Historically, the Klarman Family Foundation has focused on grants for Jewish community organizations, medical research, and Harvard University, but speaking to The New York Times in 2018, Klarman stated that his foundation would make a larger effort to support "pro-democracy initiatives [and] organizations that protect journalists, combat bigotry and defend LGBT rights." Though Klarman himself was previously a megadonor for Republicans in New England, the foundation donated over $6 million to the New Venture Fund (NVF), a "dark money" network associated with the Democratic Party, in 2018. By 2025, the foundation had given more than $50 million to the NVF, nearly all of which went towards election-related initiatives, including $33.7 million to the Voter Engagement Fund, which focuses on boosting voter registration, and $500,000 to the Fair Representation in Redistricting Initiative, an NVF activist coalition seeking to redistrict electoral boundaries to favor the Democratic Party.
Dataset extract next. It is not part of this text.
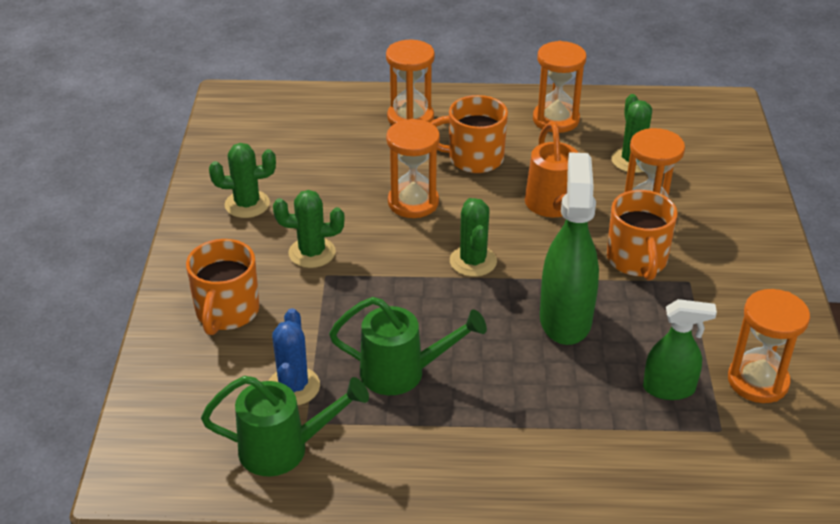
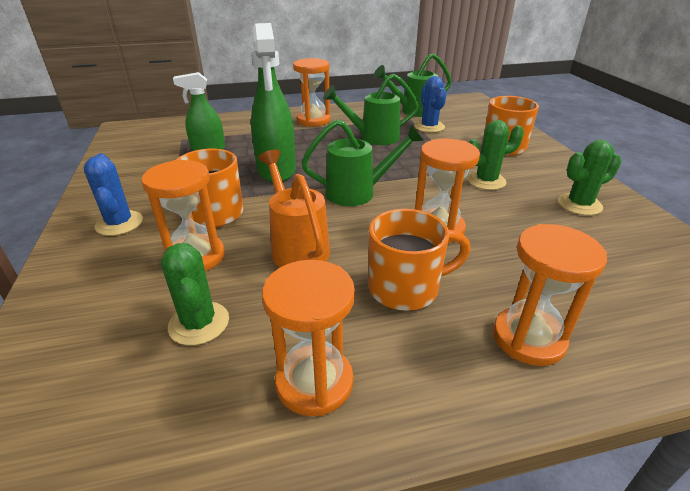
camera: 165 degrees right, 5 degrees down
(473, 261) = (357, 193): green cactus -> green watering can
(737, 263) = (119, 223): none -> blue cactus
(758, 381) = (146, 159): orange hourglass -> orange hourglass (313, 120)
In 2019, the foundation gave $400,000 to the German Marshall Fund, which promotes closer U.S. ties to the European Union; $300,000 to the Project on Government Oversight, a D.C.-based government watchdog group; $250,000 to The Washington Institute for Near East Policy, a foreign policy think tank; and $100,000 to the public policy think tank Brookings Institution.

In 2022, the Klarman Family Foundation donated $25 million—alongside matching donations from The Peter G. Peterson Foundation, the Hewlett Foundation, and The Pew Charitable Trusts—to create the Election Trust Initiative, which seeks to "[strengthen] the field of election administration." The foundation gave almost $2.5 million to two Mark Zuckerberg-founded groups that funded election administration improvements during the 2020 elections. The Klarman Family Foundation also donated $3 million to Protect Democracy, a nonprofit organization founded by former members of the Obama administration.